▶ _WHAT THE TASK ASKS_
The line that contains "https://mma.prnewswire.com/media/2634929/The_Stevi" marks the end: retype the data below exactly from its first line through that line.

---+---

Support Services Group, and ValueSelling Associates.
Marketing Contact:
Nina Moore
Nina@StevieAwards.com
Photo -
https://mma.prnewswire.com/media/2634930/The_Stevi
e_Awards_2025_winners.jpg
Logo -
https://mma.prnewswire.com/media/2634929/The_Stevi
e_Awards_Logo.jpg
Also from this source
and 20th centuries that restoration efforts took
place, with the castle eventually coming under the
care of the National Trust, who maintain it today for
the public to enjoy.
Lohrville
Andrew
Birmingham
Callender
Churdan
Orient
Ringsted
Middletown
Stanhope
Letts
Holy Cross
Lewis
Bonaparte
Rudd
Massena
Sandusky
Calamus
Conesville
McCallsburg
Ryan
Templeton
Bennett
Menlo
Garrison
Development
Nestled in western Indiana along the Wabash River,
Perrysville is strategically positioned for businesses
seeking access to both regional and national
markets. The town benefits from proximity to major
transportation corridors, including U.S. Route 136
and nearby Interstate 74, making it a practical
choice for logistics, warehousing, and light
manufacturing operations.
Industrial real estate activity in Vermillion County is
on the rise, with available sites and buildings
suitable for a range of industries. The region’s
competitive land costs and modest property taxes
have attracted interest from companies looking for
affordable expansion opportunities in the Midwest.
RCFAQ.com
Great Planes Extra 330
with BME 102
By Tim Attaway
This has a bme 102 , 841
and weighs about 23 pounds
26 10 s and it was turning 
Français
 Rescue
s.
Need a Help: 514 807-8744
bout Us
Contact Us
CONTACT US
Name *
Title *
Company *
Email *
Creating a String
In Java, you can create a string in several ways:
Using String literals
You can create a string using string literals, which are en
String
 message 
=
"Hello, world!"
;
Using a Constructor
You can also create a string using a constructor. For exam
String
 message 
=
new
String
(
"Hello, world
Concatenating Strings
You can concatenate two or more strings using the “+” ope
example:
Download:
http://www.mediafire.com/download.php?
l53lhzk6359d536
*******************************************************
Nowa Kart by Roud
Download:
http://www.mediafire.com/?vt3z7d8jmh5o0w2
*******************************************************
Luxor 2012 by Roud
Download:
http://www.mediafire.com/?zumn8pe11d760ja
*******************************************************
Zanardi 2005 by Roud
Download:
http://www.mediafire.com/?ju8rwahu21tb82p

---+---

▶ _EXERCISE RESULT_
Support Services Group, and ValueSelling Associates.
Marketing Contact:
Nina Moore
Nina@StevieAwards.com
Photo -
https://mma.prnewswire.com/media/2634930/The_Stevi
e_Awards_2025_winners.jpg
Logo -
https://mma.prnewswire.com/media/2634929/The_Stevi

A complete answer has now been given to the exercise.